An increasinly popular format for Washington dance concerts is an adhoc alliance of independent choreographers who pool dancers and costs to present a joint program probably none of them sustain or afford singly. It makes good practical sense, and the resulting diversity of material tends to have artistic advantages as well.
Last night at All Souls Church, Pierce Hall, a trio of enterprising young dance makers -- Nancy Galeota, Cissy Whipp and Sharon Wyrrick -- offered an event with the timely label, "Solstice." To new and recent work by all three was added a piece by guest choreographer Barbara Roan, who created "Serpent Song" during a residency at American University last year.
Among tthe 50 or so enthusiastic spectators in the small but attractive hall was Joan Mondale, who had responded to a friend's invitation and said she found the evening "quite special."
Within its own frame of refrence -- modestly scaled work by indigenous, relatively inexperienced hands -- it was.

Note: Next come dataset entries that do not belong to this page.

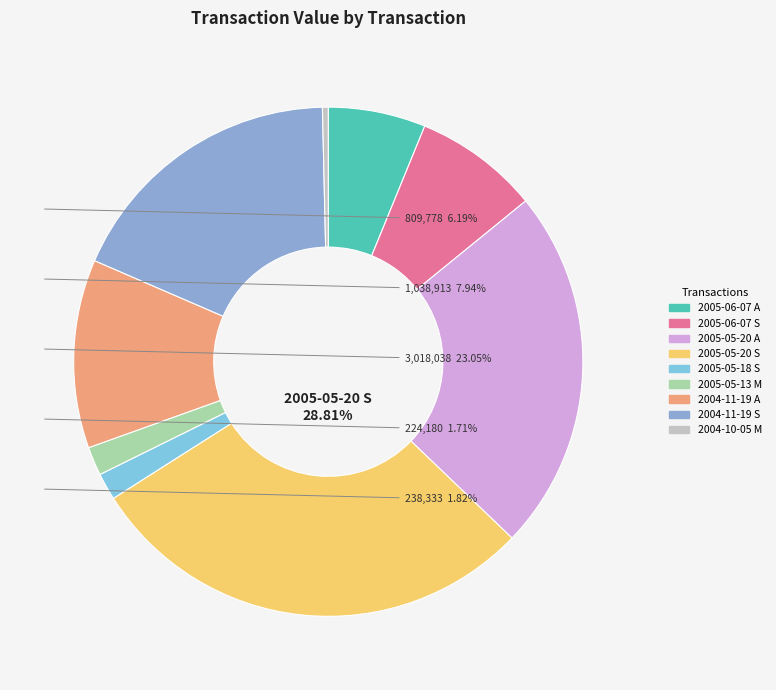

Does 2005-05-18 S represent more than half of the total?

No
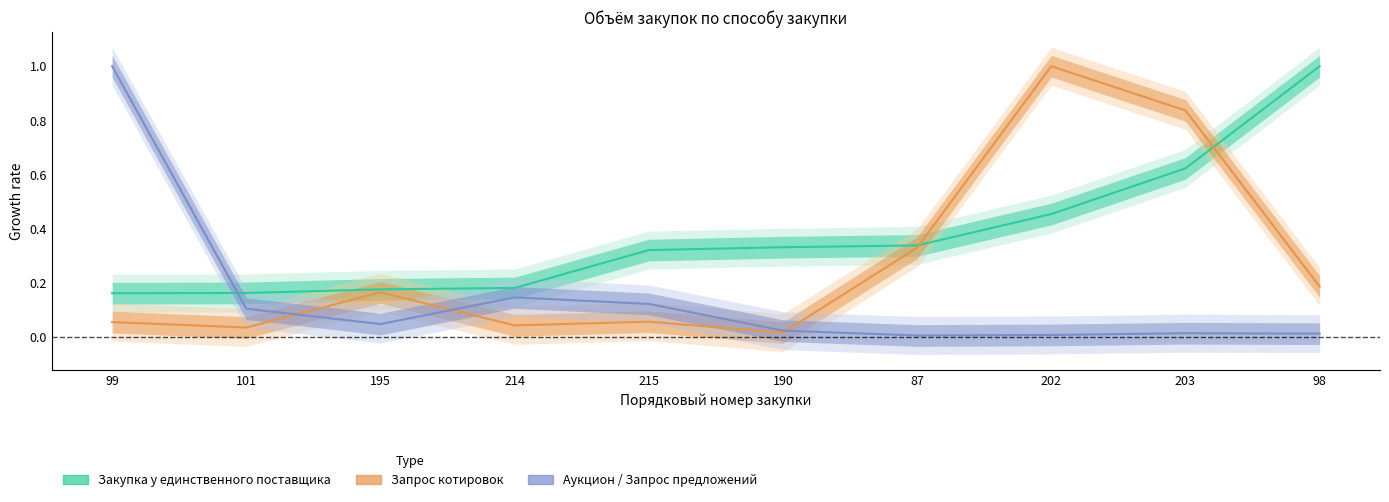

How many intersections are there between Закупка у единственного поставщика and Аукцион / Запрос предложений?

1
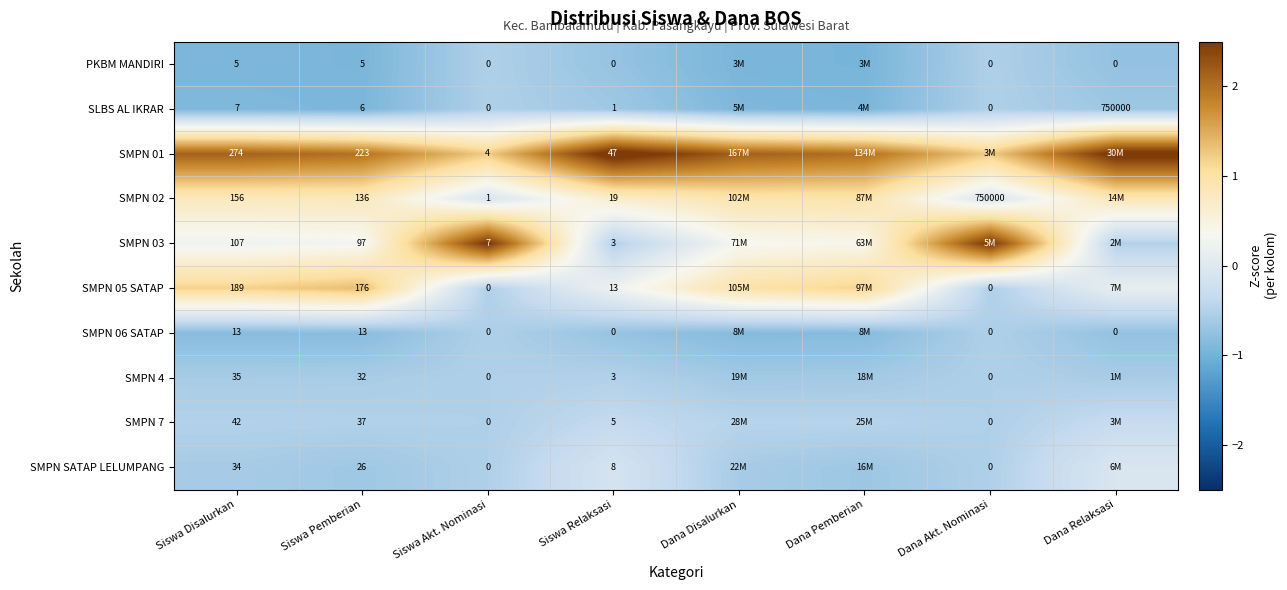

Rank the series at Siswa Relaksasi from lowest to highest value.

PKBM MANDIRI, SMPN 06 SATAP, SLBS AL IKRAR, SMPN 03, SMPN 4, SMPN 7, SMPN SATAP LELUMPANG, SMPN 05 SATAP, SMPN 02, SMPN 01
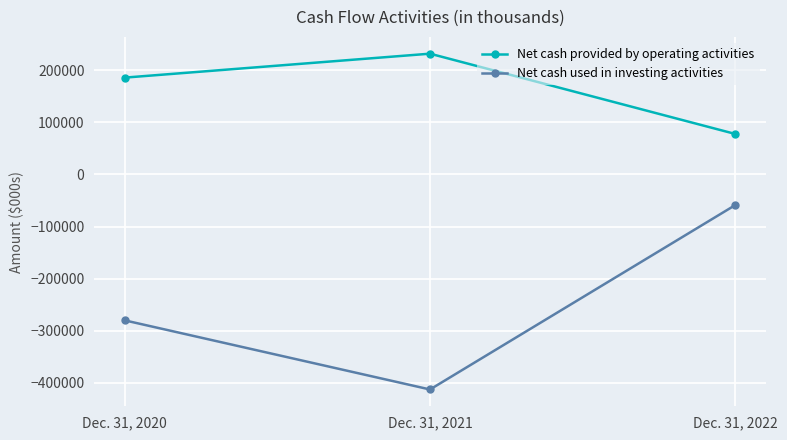

How many data points in Net cash used in investing activities are above -279866?

1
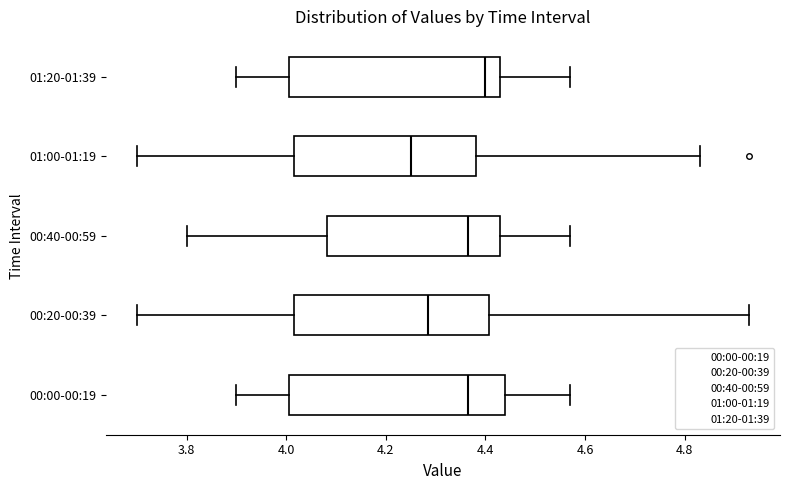

Which box's median line is the furthest to the right?

01:20-01:39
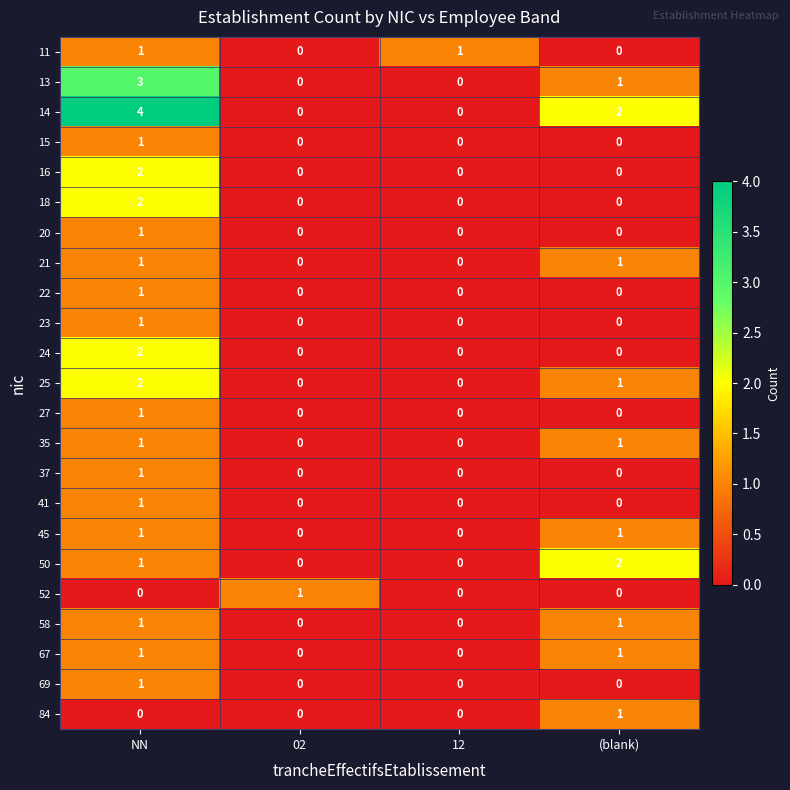

How many 84 values are between 0 and 1?

4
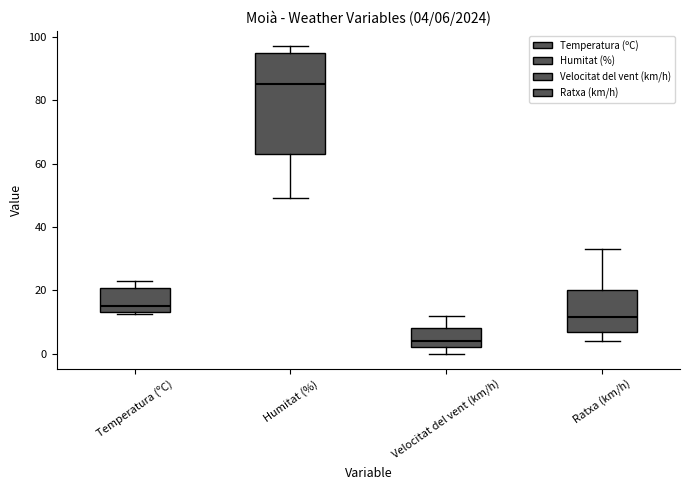

Which box's median line is the highest?

Humitat (%)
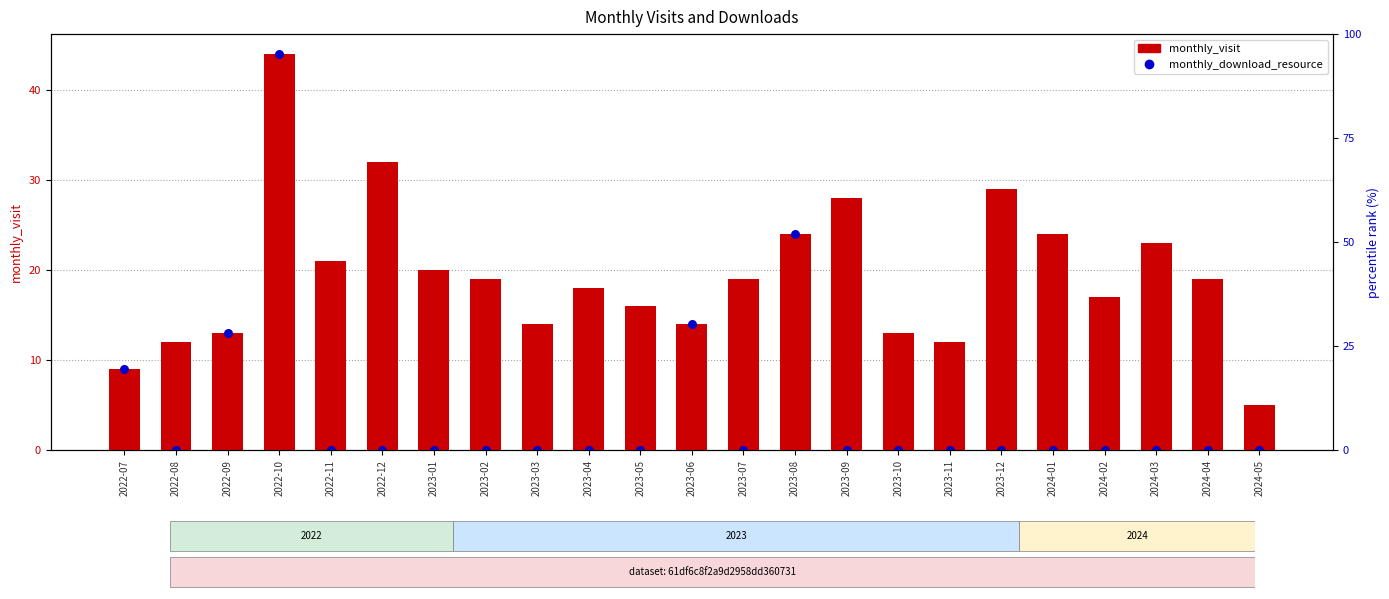

Which series reaches the maximum Y coordinate?

monthly_visit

The program was consistently absorbing, mostly free of cliche, and sparked here and there by genuinely compelling ideas.
Whipp's "Drives," involving film, tape collage and poetry, seemed pretty ramshackle in its multimedia aspects, but it was more than usually interesting as a movement composition. The restive squirming and preening of the opening gave way to more energetic forays and finally to a spaced-out tranquality that seemed to resolve all prior tensions. The piece might have been stronger still but for Whipp's rehearsal injury, which forced a last-minute conversion of this trio (and "Serpent Song" as well) into a duet.

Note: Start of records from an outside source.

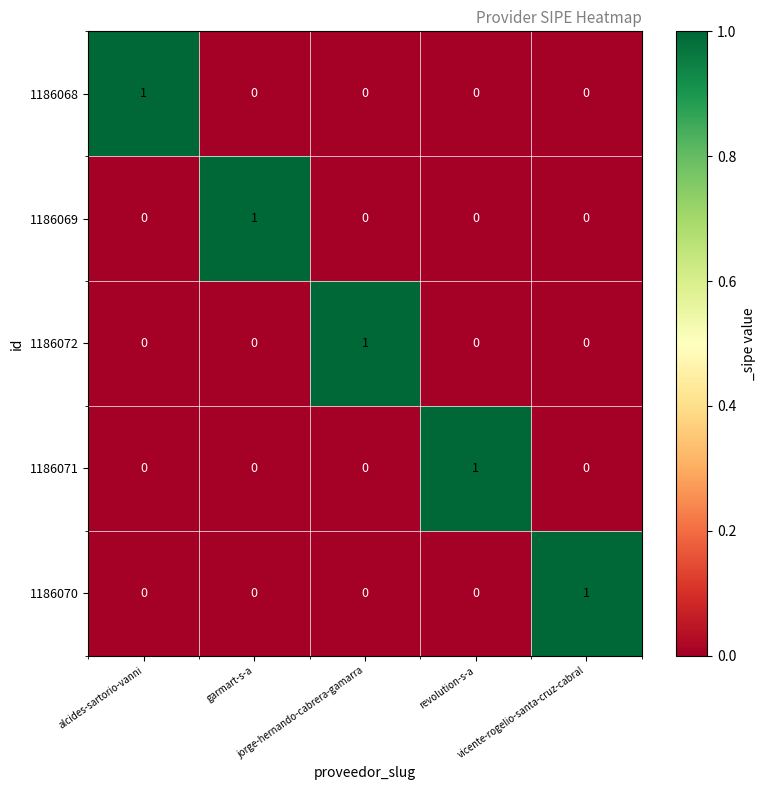

At how many categories does at least one series exceed 0?

5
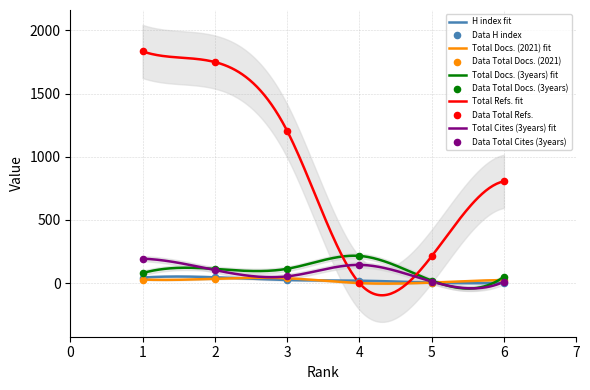

Which series reaches the maximum Y coordinate?

Total Refs.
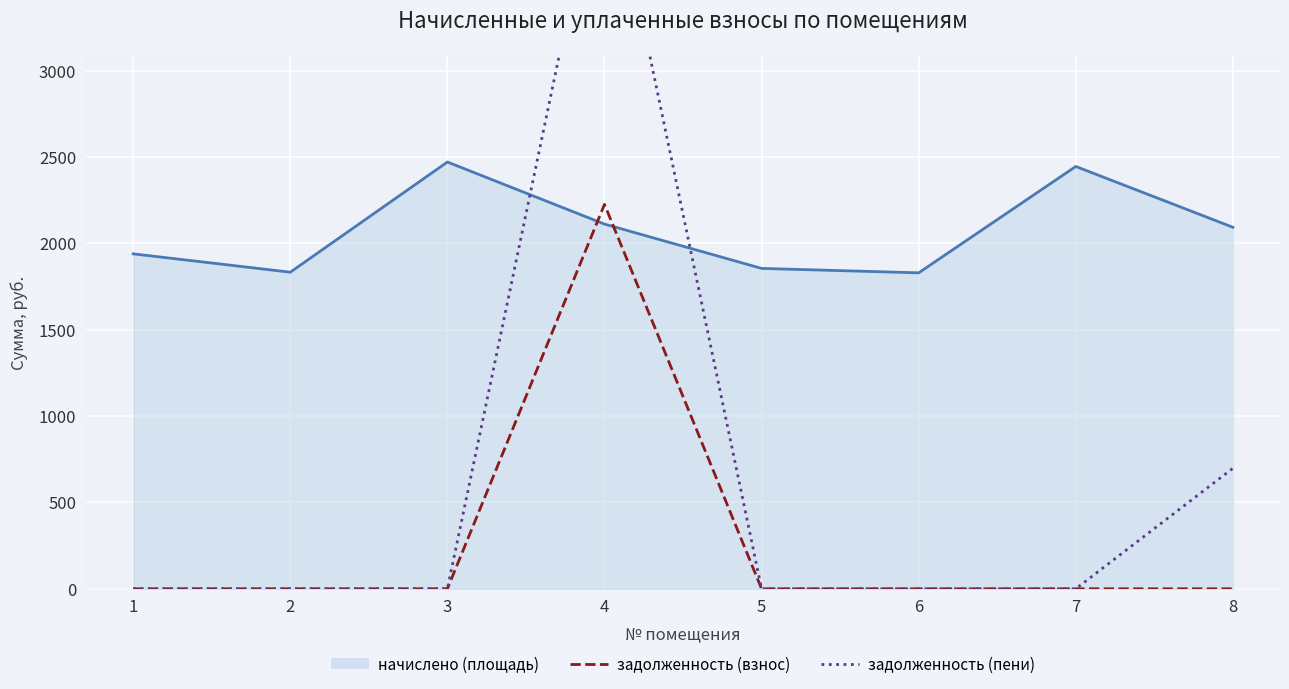

Where is задолженность (взнос) nearest to the value 1112?

1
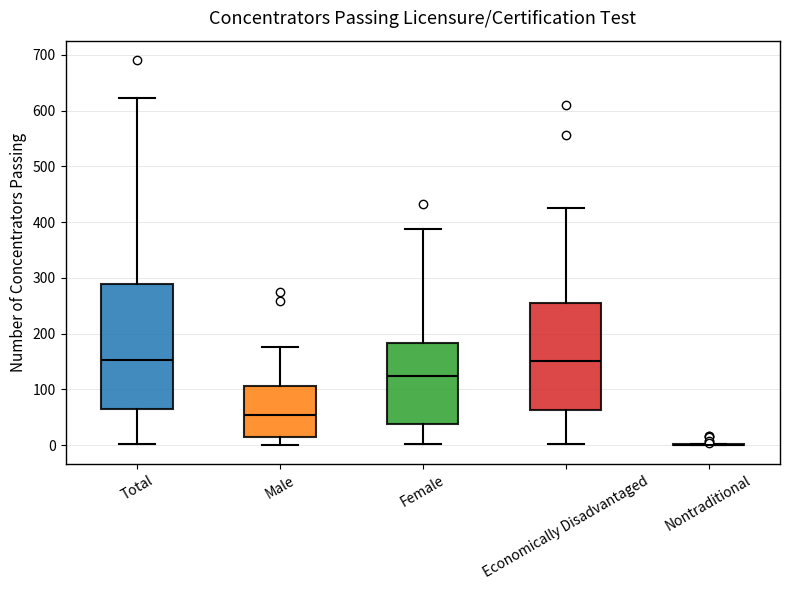

Which box is the tallest, from its lower edge to its upper edge?

Total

Arresting shape -- a second dancer made her entrance by sliding under her almost prone colleague, the two momentarily like a pair of startled crocodiles -- was the hall mark of Galeota's "Steel Fingers." The slow movement of Bach's "Italian Concerto," however, sounded at cross purposes with the choreography in every respect. Wyrrick's two pieces -- the placid "Dances for a Summer's Solstice," with a texture like Vaseline and the borderline cute "Hooray," -- were neatly crafted but too close to sugary for comfort. Wyrrick and Diane DeFries, however, were effectively slithery in the provocative "Serpent Song."